しかし、この蔵王温泉の「稲花餅」は、もっとコダワリのある伝統的な餅菓子なのです。
「稲花餅」は古くから蔵王温泉街の各土産物屋で、名物として作りつづけられてきました。
【本物の笹の葉のコダワリ】
餅の下に敷く笹の葉は、今も蔵王の山から採ってきた本物の「隈笹」の葉を使っています。
笹の葉の独特の風味が微かに餅に移り、口の中にほのかに香ります。 どこかに郷愁が漂う、郷土の餅菓子でもあるのです。

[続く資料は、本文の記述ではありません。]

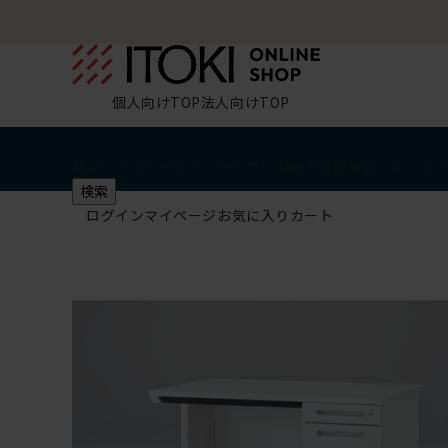
個人向けTOP
法人向けTOP
椅子・チェア
デスク・テーブル
収納
その他
学習・キッズ
検索
ログイン
マイページ
お気に入り
カート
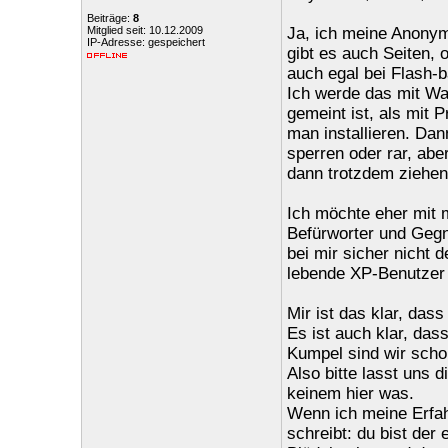
Beiträge:
8
Mitglied seit: 10.12.2009
Ja, ich meine Anonymi
IP-Adresse: gespeichert
gibt es auch Seiten, 
auch egal bei Flash-b
Ich werde das mit Wa
gemeint ist, als mit P
man installieren. Da
sperren oder rar, ab
dann trotzdem ziehen
Ich möchte eher mit 
Befürworter und Gegne
bei mir sicher nicht d
lebende XP-Benutzer 
Mir ist das klar, das
Es ist auch klar, das
Kumpel sind wir schon
Also bitte lasst uns 
keinem hier was.
Wenn ich meine Erfa
schreibt: du bist der 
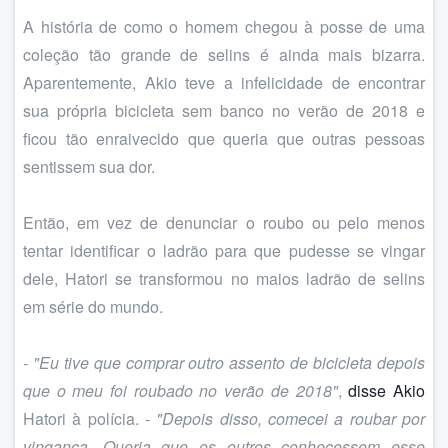
A história de como o homem chegou à posse de uma
coleção tão grande de selins é ainda mais bizarra.
Aparentemente, Akio teve a infelicidade de encontrar
sua própria bicicleta sem banco no verão de 2018 e
ficou tão enraivecido que queria que outras pessoas
sentissem sua dor.
Então, em vez de denunciar o roubo ou pelo menos
tentar identificar o ladrão para que pudesse se vingar
dele, Hatori se transformou no maios ladrão de selins
em série do mundo.
- "Eu tive que comprar outro assento de bicicleta depois
que o meu foi roubado no verão de 2018"
,
disse Akio
Hatori à polícia.
- "Depois disso, comecei a roubar por
vingança. Queria que os outros conhecessem esse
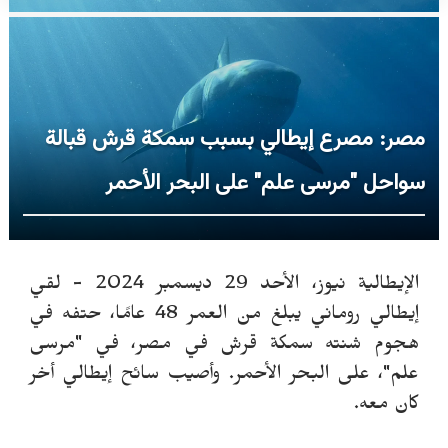
مصر: مصرع إيطالي بسبب سمكة قرش قبالة
سواحل "مرسى علم" على البحر الأحمر
الإيطالية نيوز، الأحد 29 ديسمبر 2024 - لقي
إيطالي روماني يبلغ من العمر 48 عامًا، حتفه في
هجوم شنته سمكة قرش في مصر، في "مرسى
علم"، على البحر الأحمر. وأصيب سائح إيطالي أخر
كان معه.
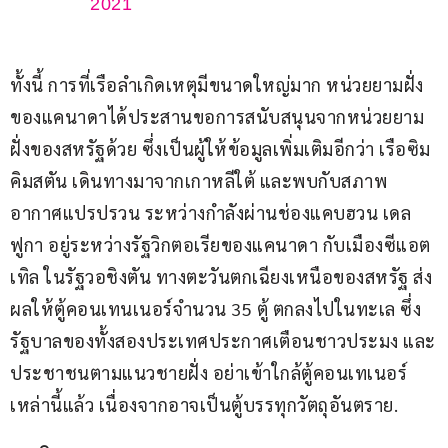
2021
ทั้งนี้ การที่เรือลำเกิดเหตุมีขนาดใหญ่มาก หน่วยยามฝั่ง
ของแคนาดาได้ประสานขอการสนับสนุนจากหน่วยยาม
ฝั่งของสหรัฐด้วย ซึ่งเป็นผู้ให้ข้อมูลเพิ่มเติมอีกว่า เรือซิม 
คิมสตัน เดินทางมาจากเกาหลีใต้ และพบกับสภาพ
อากาศแปรปรวน ระหว่างกำลังผ่านช่องแคบฮวน เดล 
ฟูกา อยู่ระหว่างรัฐวิกตอเรียของแคนาดา กับเมืองซีแอต
เทิล ในรัฐวอชิงตัน ทางตะวันตกเฉียงเหนือของสหรัฐ ส่ง
ผลให้ตู้คอนเทนเนอร์จำนวน 35 ตู้ ตกลงไปในทะเล ซึ่ง
รัฐบาลของทั้งสองประเทศประกาศเตือนชาวประมง และ
ประชาชนตามแนวชายฝั่ง อย่าเข้าใกล้ตู้คอนเทเนอร์
เหล่านี้แล้ว เนื่องจากอาจเป็นตู้บรรทุกวัตถุอันตราย.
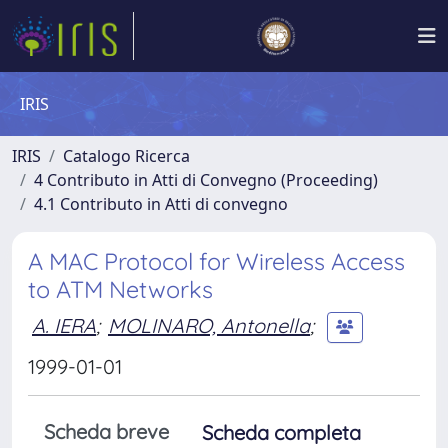
IRIS
IRIS
Catalogo Ricerca
4 Contributo in Atti di Convegno (Proceeding)
4.1 Contributo in Atti di convegno
A MAC Protocol for Wireless Access
to ATM Networks
A. IERA
;
MOLINARO, Antonella
;
1999-01-01
Scheda breve
Scheda completa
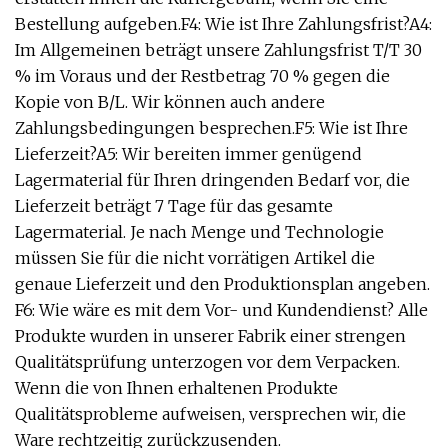
Bestellung aufgeben.F4: Wie ist Ihre Zahlungsfrist?A4:
Im Allgemeinen beträgt unsere Zahlungsfrist T/T 30
% im Voraus und der Restbetrag 70 % gegen die
Kopie von B/L. Wir können auch andere
Zahlungsbedingungen besprechen.F5: Wie ist Ihre
Lieferzeit?A5: Wir bereiten immer genügend
Lagermaterial für Ihren dringenden Bedarf vor, die
Lieferzeit beträgt 7 Tage für das gesamte
Lagermaterial. Je nach Menge und Technologie
müssen Sie für die nicht vorrätigen Artikel die
genaue Lieferzeit und den Produktionsplan angeben.
F6: Wie wäre es mit dem Vor- und Kundendienst? Alle
Produkte wurden in unserer Fabrik einer strengen
Qualitätsprüfung unterzogen vor dem Verpacken.
Wenn die von Ihnen erhaltenen Produkte
Qualitätsprobleme aufweisen, versprechen wir, die
Ware rechtzeitig zurückzusenden.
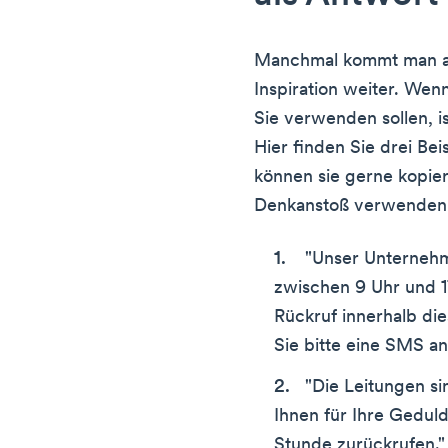
Manchmal kommt man am
Inspiration weiter. Wen
Sie verwenden sollen, is
Hier finden Sie drei Bei
können sie gerne kopier
Denkanstoß verwenden
"Unser Unternehm
zwischen 9 Uhr und 1
Rückruf innerhalb di
Sie bitte eine SMS a
"Die Leitungen si
Ihnen für Ihre Gedul
Stunde zurückrufen."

是非食べてみたいと言う方は、商店会の各お土産物屋さんにご用命ください。
ただしこの「稲花餅」は日持ちがしません。添加物を使用していないためです。お買い求めいただいたらその日のうちにお召し上がりください。笹の葉の抗菌作用で腐りにくいのですが、すぐかたくなってしまいます。
もし、かたくなってしまった場合は、ご飯を炊いて、炊き上がったお釜(電気釜)の中で10分ほど蒸らしますと、出来立てのように温かくやわらかくなります。